Всё убранство нашей берлоги – Home, sweet Home! – на последнем, четвёртом этаже аккуратного длинного домика, выложенного снаружи замысловатыми кирпичными орнаментами, состояло из двух пар стоявших друг напротив друга покосившихся кроватей с пустыми продавленными металлическими сетками; четырёх тумбочек, стола на поражённых парезом алюминиевых ногах и почему-то сразу семи стульев с болтающимися фанерными сидушками и выщербленными в щепу спинками. Довершало картину когда-то бывшее лакированным типовое изделие советской мебельной недопромышленности «шкаф из ДСП трёхстворчатый». Нет, всё без обмана, дверей и было ровно три – но с оговорками. Одна, с петлями, вырванными с мясом, безжизненно стояла рядом, прислонившись от нелёгкой студенческой жизни к стене. «Не слон я!» – хохотнул Джинни; я не сдержал улыбки. Две другие дверки, словно бобрами обгрызенные по краям, по замыслу генерального конструктора фиксировались в закрытом состоянии криво вколоченными в вертикальные перекладины гвоздиками, исполнявшими, как я понял со свойственной мне проницательностью, роль поворотных защёлок.

Что ж мне оставалось? – рывком я открыл обе и окунулся в манящую неизвестность. В шкафу оказалось девственно пусто и совсем не девственно грязно. Я грустно вздохнул и снова намочил только что отжатую половую тряпку. В самом ближнем к боковой стене отделении на полу виднелся одинокий посылочный ящик. С настойчивостью исследователя пирамид Гизы я поднял фанерную крышку. В недрах ящика в забытьи сбились в кучку расплющенная долгим тяжёлым трудом обувная щётка, почти пустая банка классического чёрного обувного крема да здорово попользованный, речным голышом закруглённый, брусок вонючего хозяйственного мыла. К стенке ящика под небольшим углом оставшаяся неизвестной добрая душа привалила две запечатанные пачки, склеенные из плотной серой бумаги – одну с пищевой содой, другую – с солью мелкого помола. Ещё там валялась на боку полулитровая плотно закрытая пробкой бутылка (я открыл, понюхал: скипидар) а за содой оказались заначены три двойных упаковки отечественных презервативов ценой в четыре копейки каждая.
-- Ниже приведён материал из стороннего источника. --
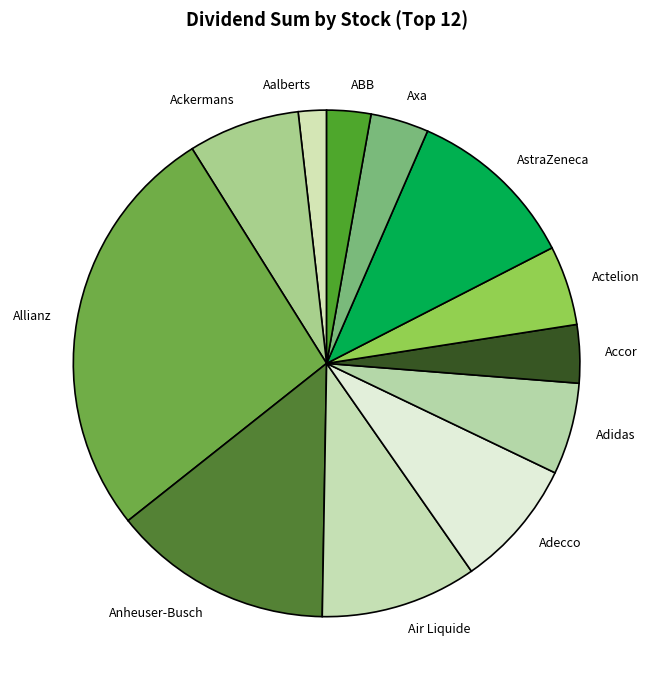

Does Allianz represent more than half of the total?

No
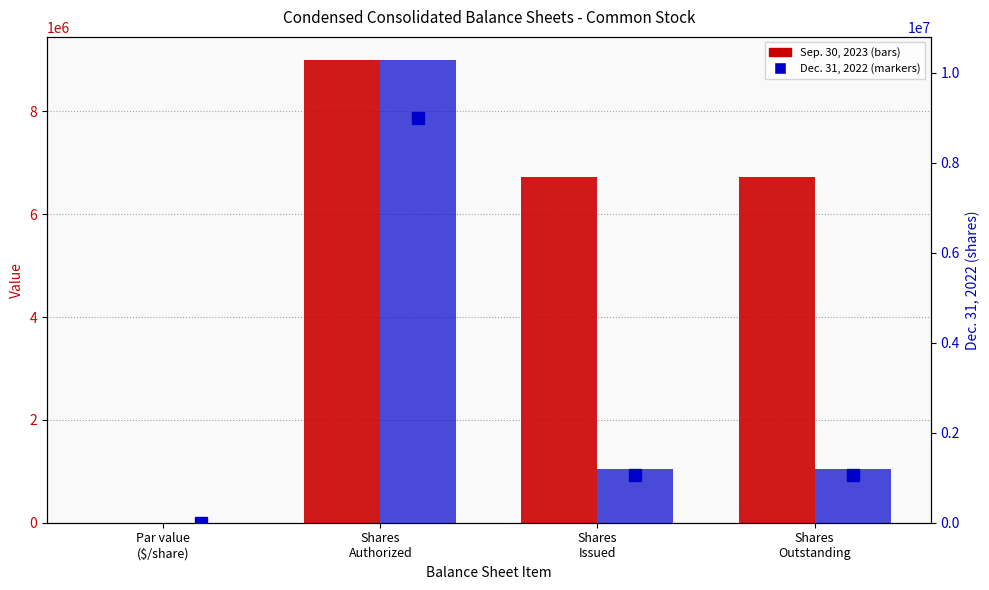

What are all the series names shown in the legend?

Sep. 30, 2023, Dec. 31, 2022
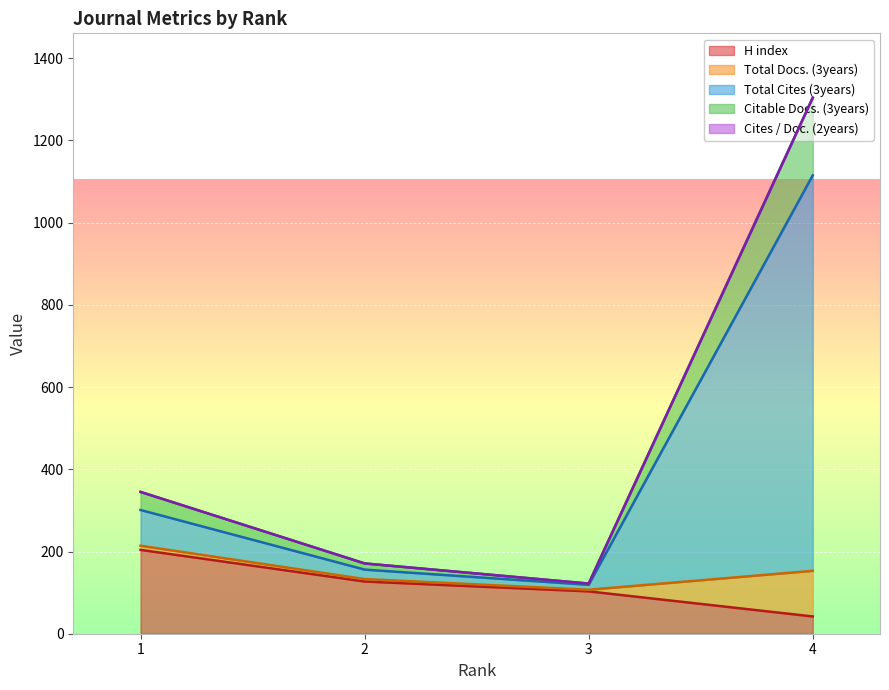

Which category has the lowest value across all series?

4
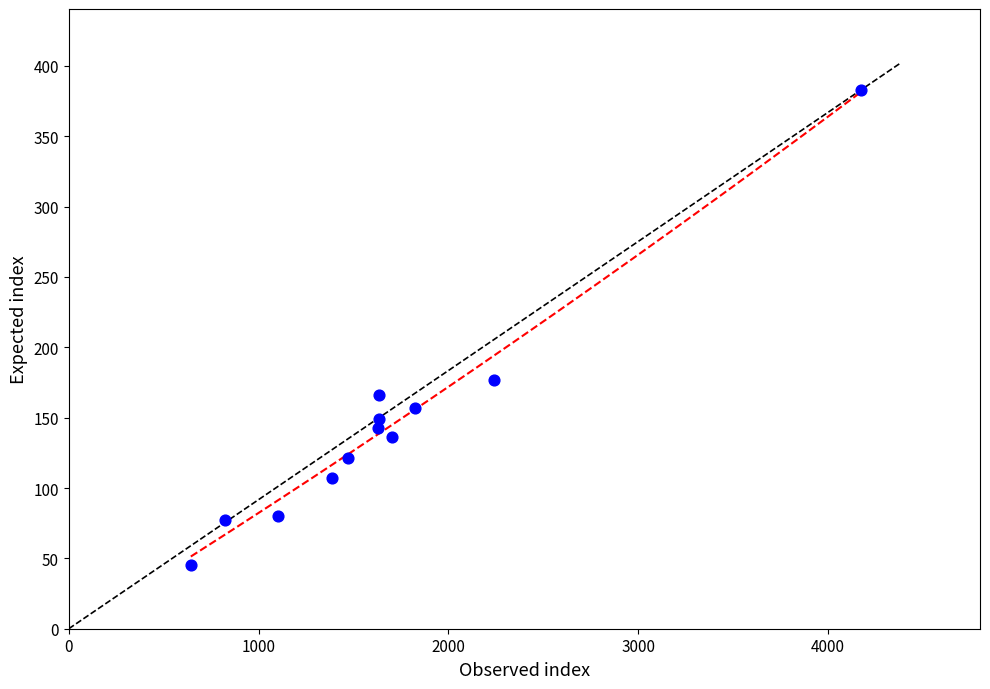

What Y value in the scatter plot is closest to 214?

177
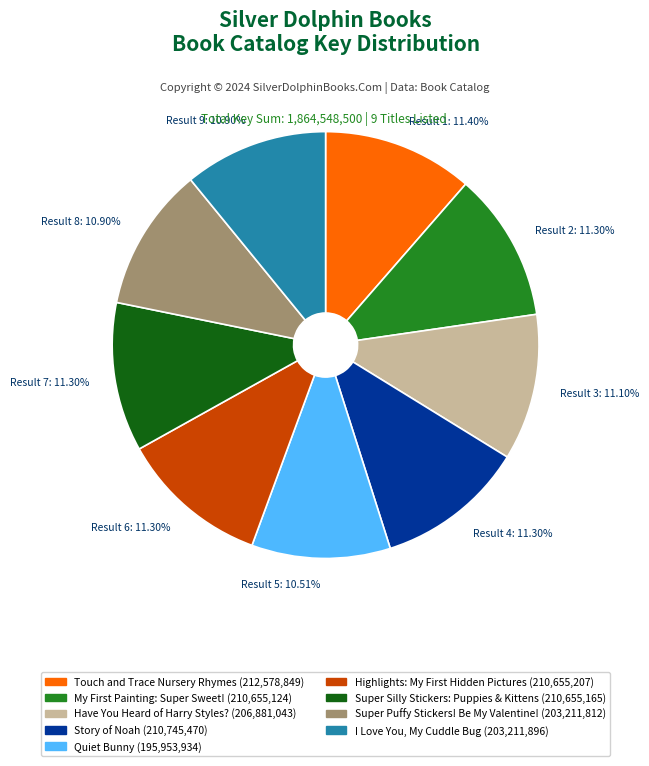

How many segments does this pie chart have?

9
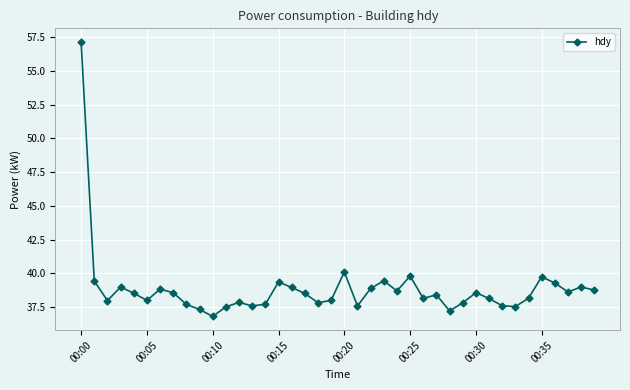

What is the minimum value shown in the chart?

36.8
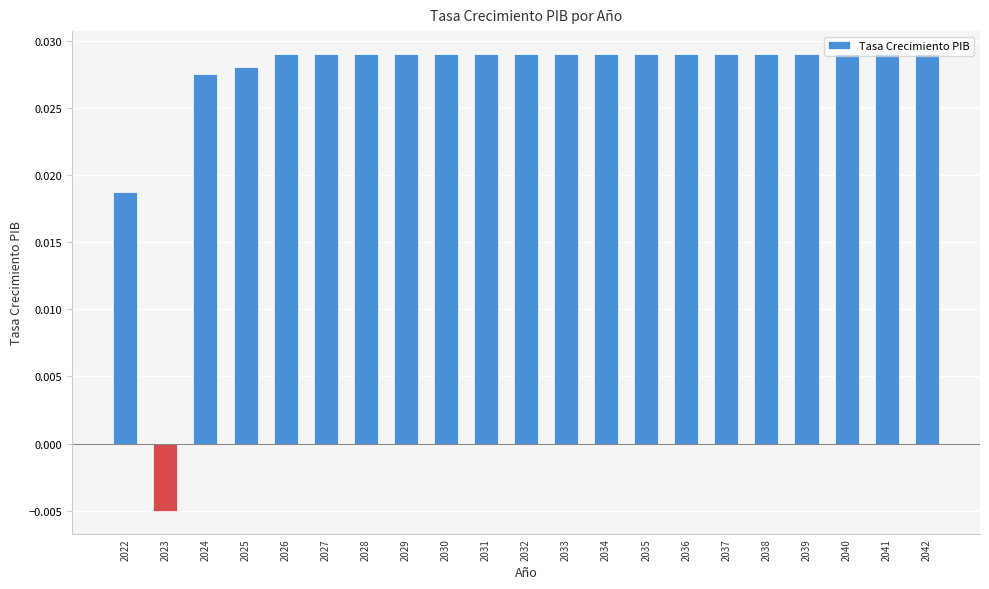

Where is the data nearest to the value 0?

2023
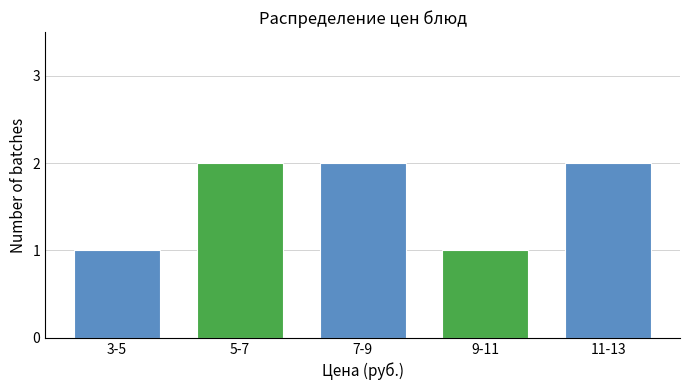

Reading right to left, extract all data points from this chart.

2	1	2	2	1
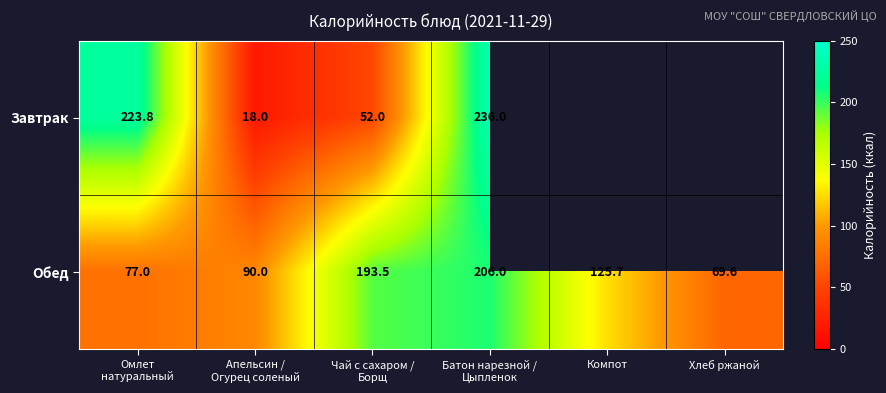

Where is Обед nearest to the value 137?

Компот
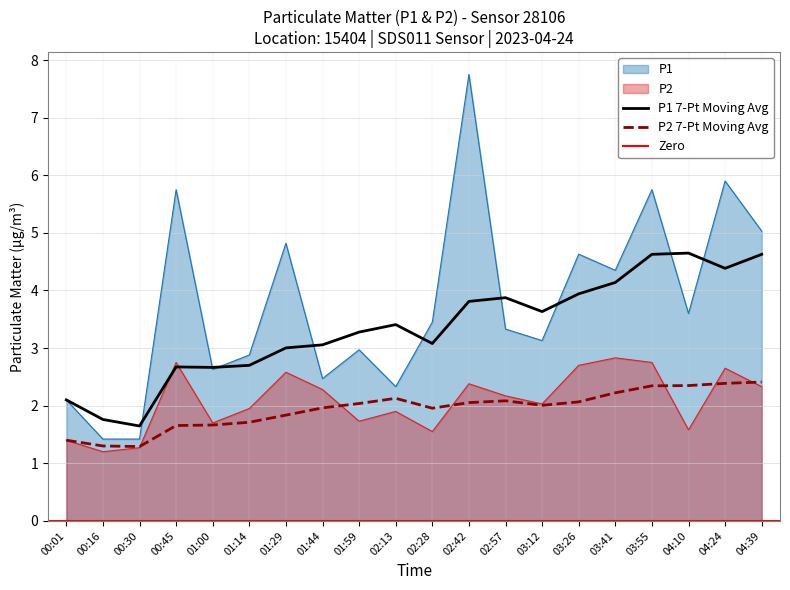

What position from the right is 00:45?

17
– Изделье номер два! Чтоб не болели головка и голова! – попытался подбодрить Джинни, но мне почему-то было совсем не смешно.

Я опять вышел, обернулся, чтобы притворить дверь за собой. На волнами пошедшей фанере, наплывающими древними потёками замалёванной грязно-серым, были пришпандорены две цифры – пятёрка и двойка. Пятёрка трагически болталась на одном шурупе кверху ногами. Вкупе с двойкой, бывшей в полном порядке, они образовывали несуществующий в природе иероглиф, смутно напоминавший символ параграфа. С лестницы в самой середине длиннющего коридора послышались шаркающие шаги. На фоне бликующего закатом окна противоположного конца коридора появился силуэт, двинувшийся в мою сторону.